To appreciate fully how completely the correction torpedoes the original story, you have to follow the link and infer what the Times originally (and falsely) claimed. The story was, of course, an attack on President Trump, headlined “Trump Vowed to ‘Drain the Swamp,’ but Lobbyists Are Helping Run His Campaign.” And the centerpiece of the story was David Urban, Mike Pompeo and Raytheon. The article begins:

The chief executive of the arms maker Raytheon, under pressure to overcome a congressional hold on major sales in the fall of 2018, wanted to sit down with one of the few people who could solve the problem — Secretary of State Mike Pompeo.

But the State Department would not schedule the meeting.

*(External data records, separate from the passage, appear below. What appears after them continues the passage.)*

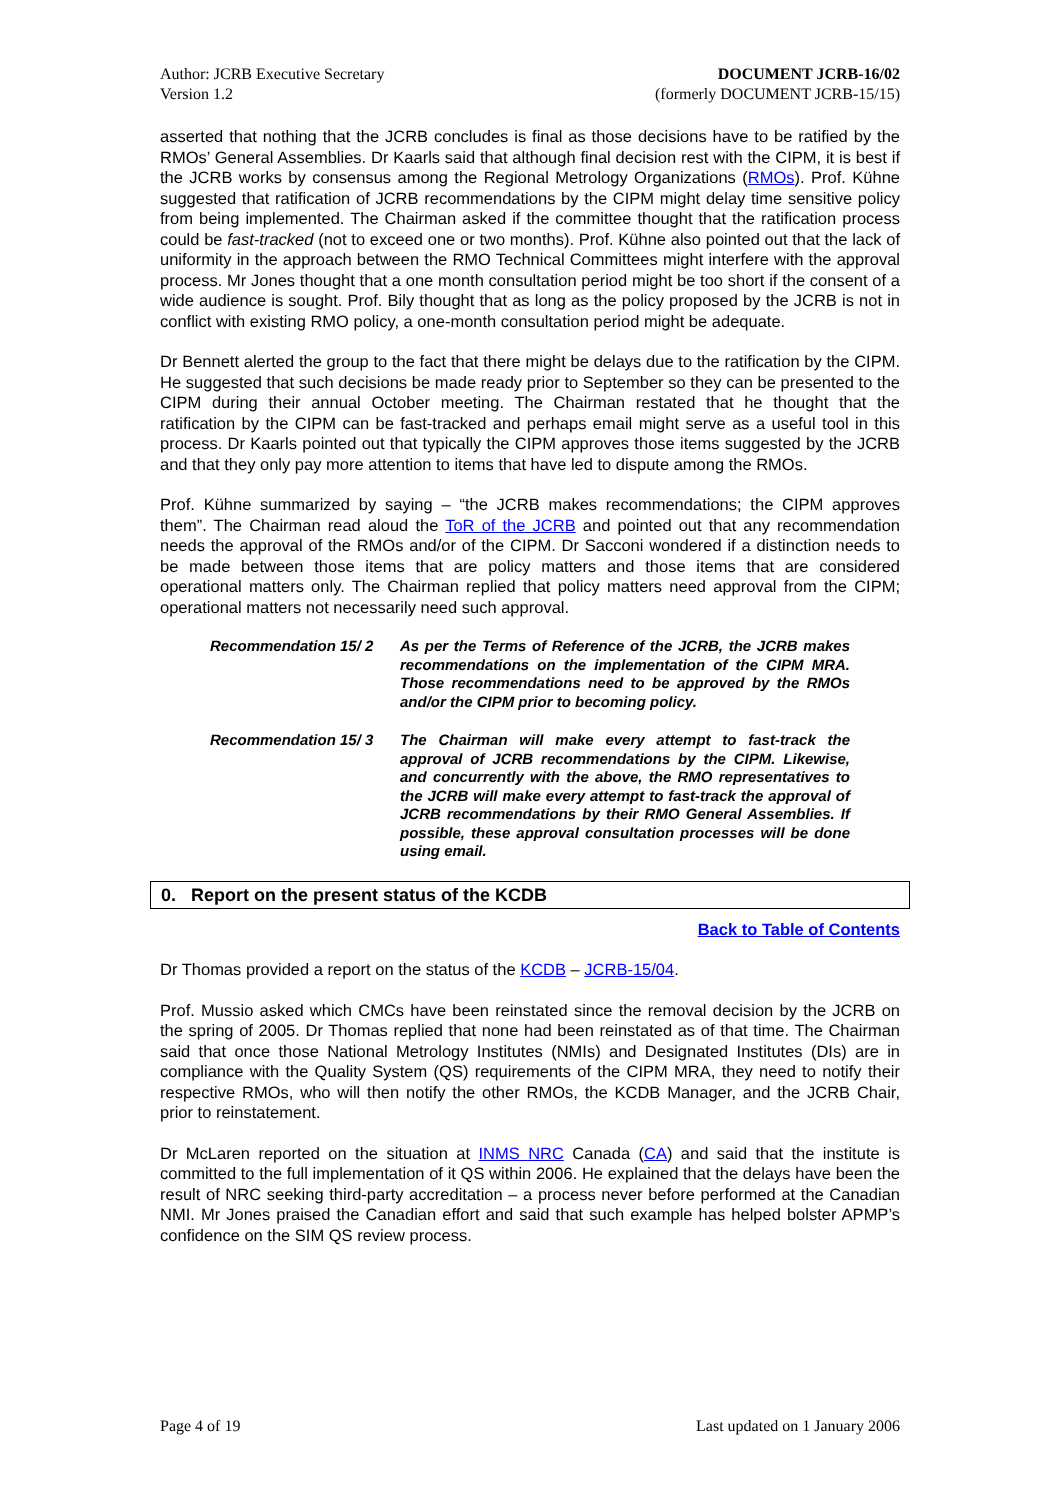Author: JCRB Executive Secretary
Version 1.2
DOCUMENT JCRB-16/02
(formerly DOCUMENT JCRB-15/15)
asserted that nothing that the JCRB concludes is final as those decisions have to be ratified by the RMOs’ General Assemblies. Dr Kaarls said that although final decision rest with the CIPM, it is best if the JCRB works by consensus among the Regional Metrology Organizations (RMOs). Prof. Kühne suggested that ratification of JCRB recommendations by the CIPM might delay time sensitive policy from being implemented. The Chairman asked if the committee thought that the ratification process could be fast-tracked (not to exceed one or two months). Prof. Kühne also pointed out that the lack of uniformity in the approach between the RMO Technical Committees might interfere with the approval process. Mr Jones thought that a one month consultation period might be too short if the consent of a wide audience is sought. Prof. Bily thought that as long as the policy proposed by the JCRB is not in conflict with existing RMO policy, a one-month consultation period might be adequate.
Dr Bennett alerted the group to the fact that there might be delays due to the ratification by the CIPM. He suggested that such decisions be made ready prior to September so they can be presented to the CIPM during their annual October meeting. The Chairman restated that he thought that the ratification by the CIPM can be fast-tracked and perhaps email might serve as a useful tool in this process. Dr Kaarls pointed out that typically the CIPM approves those items suggested by the JCRB and that they only pay more attention to items that have led to dispute among the RMOs.
Prof. Kühne summarized by saying – “the JCRB makes recommendations; the CIPM approves them”. The Chairman read aloud the ToR of the JCRB and pointed out that any recommendation needs the approval of the RMOs and/or of the CIPM. Dr Sacconi wondered if a distinction needs to be made between those items that are policy matters and those items that are considered operational matters only. The Chairman replied that policy matters need approval from the CIPM; operational matters not necessarily need such approval.
Recommendation 15/ 2 As per the Terms of Reference of the JCRB, the JCRB makes recommendations on the implementation of the CIPM MRA. Those recommendations need to be approved by the RMOs and/or the CIPM prior to becoming policy.
Recommendation 15/ 3 The Chairman will make every attempt to fast-track the approval of JCRB recommendations by the CIPM. Likewise, and concurrently with the above, the RMO representatives to the JCRB will make every attempt to fast-track the approval of JCRB recommendations by their RMO General Assemblies. If possible, these approval consultation processes will be done using email.
0. Report on the present status of the KCDB
Back to Table of Contents
Dr Thomas provided a report on the status of the KCDB – JCRB-15/04.
Prof. Mussio asked which CMCs have been reinstated since the removal decision by the JCRB on the spring of 2005. Dr Thomas replied that none had been reinstated as of that time. The Chairman said that once those National Metrology Institutes (NMIs) and Designated Institutes (DIs) are in compliance with the Quality System (QS) requirements of the CIPM MRA, they need to notify their respective RMOs, who will then notify the other RMOs, the KCDB Manager, and the JCRB Chair, prior to reinstatement.
Dr McLaren reported on the situation at INMS NRC Canada (CA) and said that the institute is committed to the full implementation of it QS within 2006. He explained that the delays have been the result of NRC seeking third-party accreditation – a process never before performed at the Canadian NMI. Mr Jones praised the Canadian effort and said that such example has helped bolster APMP’s confidence on the SIM QS review process.
Page 4 of 19 Last updated on 1 January 2006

So Raytheon turned for help to David Urban, perhaps the best-connected lobbyist in President Trump’s Washington.
He has close ties to Mr. Trump, who credits him with having helped deliver a pivotal Election Day victory in Pennsylvania in 2016 and recently invited Mr. Urban to fly on Marine One with him to West Point. He has a long roster of blue-chip clients, including military contractors like Raytheon, whose chief executive got the meeting he wanted with Mr. Pompeo after Mr. Urban intervened on his behalf.

This was the windup, but it turns out there is no pitch:

The meeting was requested by Mr. Urban more than two weeks before the State Department issued an emergency waiver in May 2019 that circumvented the congressional hold on the arms deals, allowing billions of dollars in Raytheon missiles and bombs to be sold to Saudi Arabia and the United Arab Emirates.

So what? This is where the correction kicks in:

The meeting took place in June several weeks after the issuance of the waiver, the State Department said.

In other words, there was never a story in the first place. David Urban is a lobbyist so powerful that he was able to schedule a meeting with the Secretary of State weeks after the relevant decision had already been made. The Times story, as it now stands, is pathetic.

This is typical of the Times. It has forfeited any claim to accuracy, let alone objectivity. It reports half-baked rumors, politically inspired leaks, and non-stories like this one in order to promote its Democratic Party. Beyond that, it has a terrible sports section. But at least the sports section doesn’t require a lot of corrections.